Doğal Kaynakların Yönetimi konusunda bir uzmanlığım yok. Fakat 2015’te ODTÜ’de yapılan son YAEM Kongresi’nin Danışma Kurulu listesinde adım vardı. Ben de bunu fazla ciddiye almış olacağım; oturup bu konuda bir günce oluşturdum ve Kongre yürütücülerini bilgilendirdim. Danışma Kurulu’nun ne yaptığını ve kendisinden ne beklendiğini bilmiyordum. Bunun yazılı olduğu bir yeri de bulamadım. Ben de kendi kendime şöyle bir görev üstlendim: Böyle bir başlığı olan bir kongre için neler önerebileceğimi bu güncede paylaşmaya çalıştım. Günce de orada öylece kaldı. İlgilenen olup olmadığının farkına varamadım. Hala da duruyor.
Kongre’de Amaç başlık bir yazı hazırlamıştım.
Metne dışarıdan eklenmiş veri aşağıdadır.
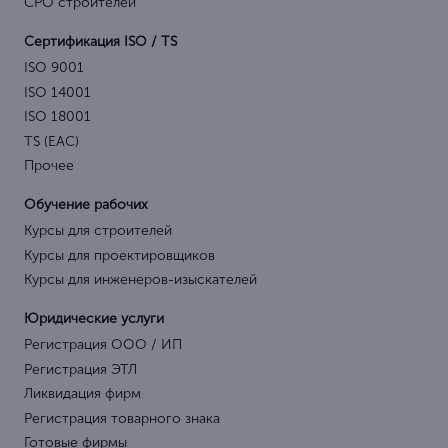
СРО строителей
Сертификация ISO / TS
ISO 9001
ISO 14001
ISO 18001
TS (EAC)
Прочее
Обучение рабочих
Курсы для строителей
Курсы для проектировщиков
Курсы для инженеров-изыскателей
Юридические услуги
Регистрация ООО / ИП
Регистрация ЭТЛ
Ликвидация фирм
Регистрация товарного знака
Готовые фирмы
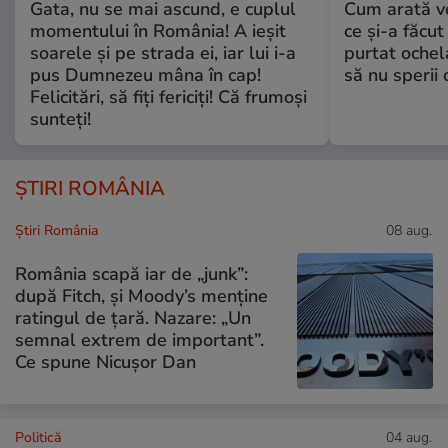
Gata, nu se mai ascund, e cuplul
Cum arată v
momentului în România! A ieșit
ce și-a făcut
soarele și pe strada ei, iar lui i-a
purtat ochel
pus Dumnezeu mâna în cap!
să nu sperii c
Felicitări, să fiți fericiți! Că frumoși
sunteți!
ȘTIRI ROMÂNIA
Știri România
08 aug.
România scapă iar de „junk”:
după Fitch, și Moody’s menține
ratingul de țară. Nazare: „Un
semnal extrem de important”.
Ce spune Nicușor Dan
Politică
04 aug.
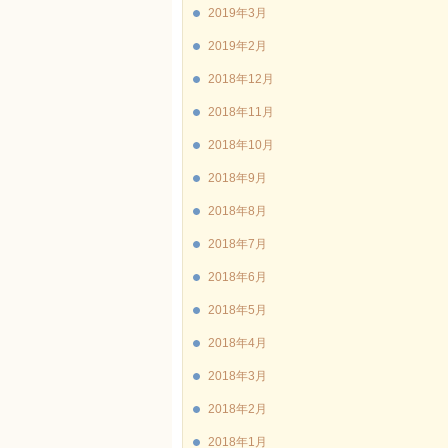
2019年3月
2019年2月
2018年12月
2018年11月
2018年10月
2018年9月
2018年8月
2018年7月
2018年6月
2018年5月
2018年4月
2018年3月
2018年2月
2018年1月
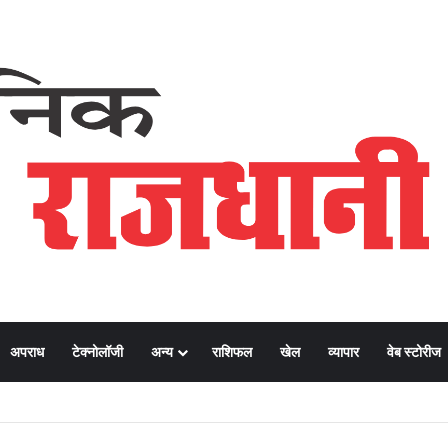
अपराध
टेक्नोलॉजी
अन्य
राशिफल
खेल
व्यापार
वेब स्टोरीज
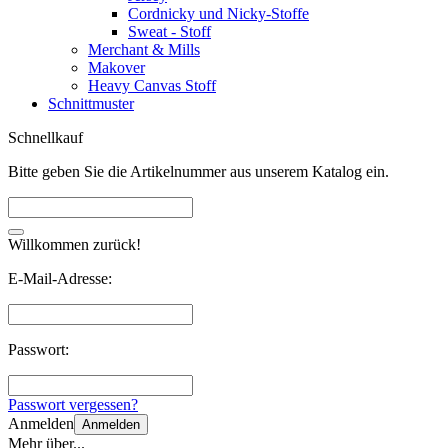
Cordnicky und Nicky-Stoffe
Sweat - Stoff
Merchant & Mills
Makover
Heavy Canvas Stoff
Schnittmuster
Schnellkauf
Bitte geben Sie die Artikelnummer aus unserem Katalog ein.
Willkommen zurück!
E-Mail-Adresse:
Passwort:
Passwort vergessen?
Anmelden
Anmelden
Mehr über...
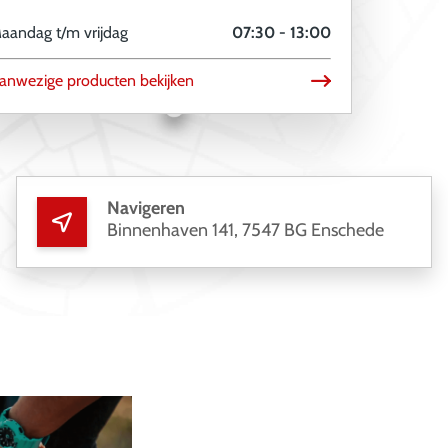
aandag t/m vrijdag
07:30 - 13:00
anwezige producten bekijken
Navigeren
Binnenhaven 141, 7547 BG Enschede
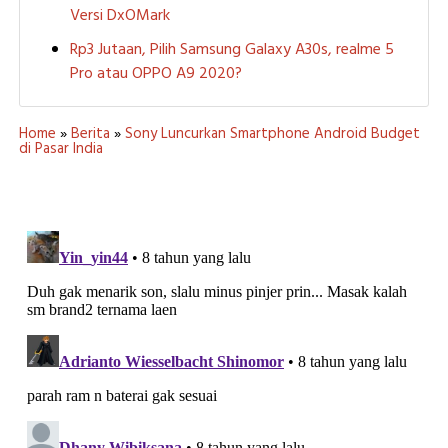
Versi DxOMark
Rp3 Jutaan, Pilih Samsung Galaxy A30s, realme 5
Pro atau OPPO A9 2020?
Home
»
Berita
»
Sony Luncurkan Smartphone Android Budget
di Pasar India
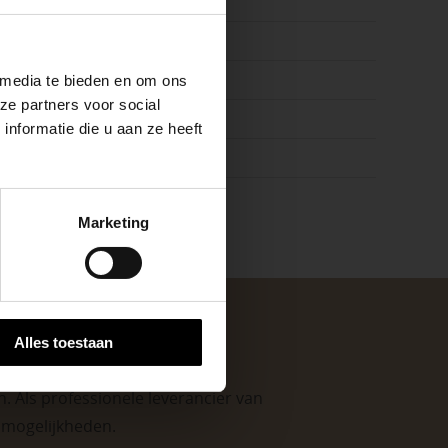
vers | verhoogd terras
ste openingstijden
on
 media te bieden en om ons
ze partners voor social
raciet, Zwart
nformatie die u aan ze heeft
k
keer, is het fijn
Marketing
 stap van jouw
Alles toestaan
. Als professionele leverancier van
e mogelijkheden
.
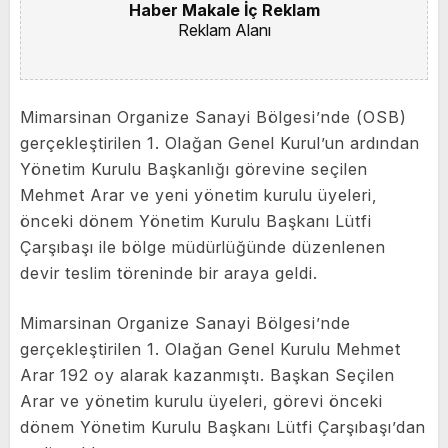
Haber Makale İç Reklam
Reklam Alanı
Mimarsinan Organize Sanayi Bölgesi’nde (OSB)
gerçekleştirilen 1. Olağan Genel Kurul’un ardından
Yönetim Kurulu Başkanlığı görevine seçilen
Mehmet Arar ve yeni yönetim kurulu üyeleri,
önceki dönem Yönetim Kurulu Başkanı Lütfi
Çarşıbaşı ile bölge müdürlüğünde düzenlenen
devir teslim töreninde bir araya geldi.
Mimarsinan Organize Sanayi Bölgesi’nde
gerçekleştirilen 1. Olağan Genel Kurulu Mehmet
Arar 192 oy alarak kazanmıştı. Başkan Seçilen
Arar ve yönetim kurulu üyeleri, görevi önceki
dönem Yönetim Kurulu Başkanı Lütfi Çarşıbaşı’dan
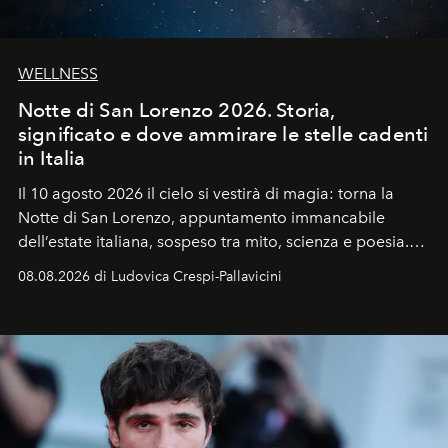
WELLNESS
Notte di San Lorenzo 2026. Storia,
significato e dove ammirare le stelle cadenti
in Italia
Il 10 agosto 2026 il cielo si vestirà di magia: torna la
Notte di San Lorenzo
, appuntamento immancabile
dell’estate italiana, sospeso tra mito, scienza e poesia.
Sarà il momento in cui gli occhi si alzano verso la volta
08.08.2026 di Ludovica Crespi-Pallavicini
celeste per seguire il passaggio delle
Perseidi
, quelle
che chiamiamo comunemente
stelle cadenti
, e affidare
all’universo i desideri più segreti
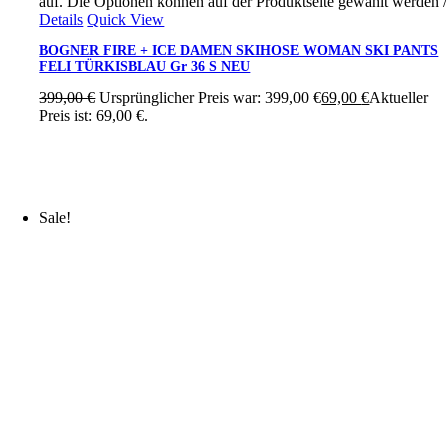
auf. Die Optionen können auf der Produktseite gewählt werden
/
Details
Quick View
BOGNER FIRE + ICE DAMEN SKIHOSE WOMAN SKI PANTS
FELI TÜRKISBLAU Gr 36 S NEU
399,00
€
Ursprünglicher Preis war: 399,00 €
69,00
€
Aktueller
Preis ist: 69,00 €.
Sale!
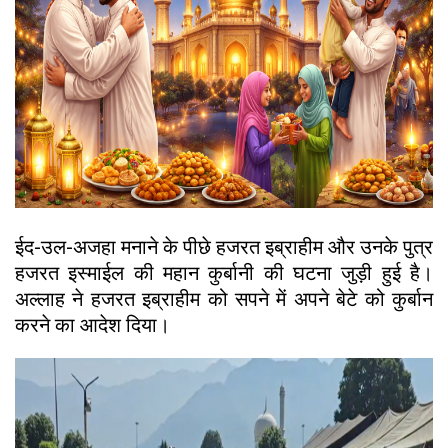
ईद-उल-अजहा मनाने के पीछे हजरत इब्राहीम और उनके पुत्र
हजरत इस्माईल की महान कुर्बानी की घटना जुड़ी हुई है।
अल्लाह ने हजरत इब्राहीम को सपने में अपने बेटे को कुर्बान
करने का आदेश दिया।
Onu buraya da almak istedim:
YAEM Ulusal Kongresi’nin görevi nedir?
Düzenlendiği dönemin öncesinde “Endüstri Mühendisliği” alanında
yürütülmüş çalışmaların ilgililer arasında değerlendirilmesi ve
gelecekte daha etkili olunmasının yollarının geliştirilmesidir.
Bu cümleyi geçmiş kongreler için söylenenlere bakarak ve biraz da
kendimden bir şeyler katarak kuruyorum. Bu işlere kafa yoranların daha
güzel bir tanımlama oluşturacaklarına inanıyorum. YAD işe yarar bir
tanımı sitesinde yayımlasa iyi olurdu.
YAEM XXXV. Ulusal Kongresi’nin görevi nedir?
Yukarıda özetlemeye çalıştığım temel görevi yerine getirirken Doğal Kaynakların Yönetiminde yoğunlaşmaktır. Bir de …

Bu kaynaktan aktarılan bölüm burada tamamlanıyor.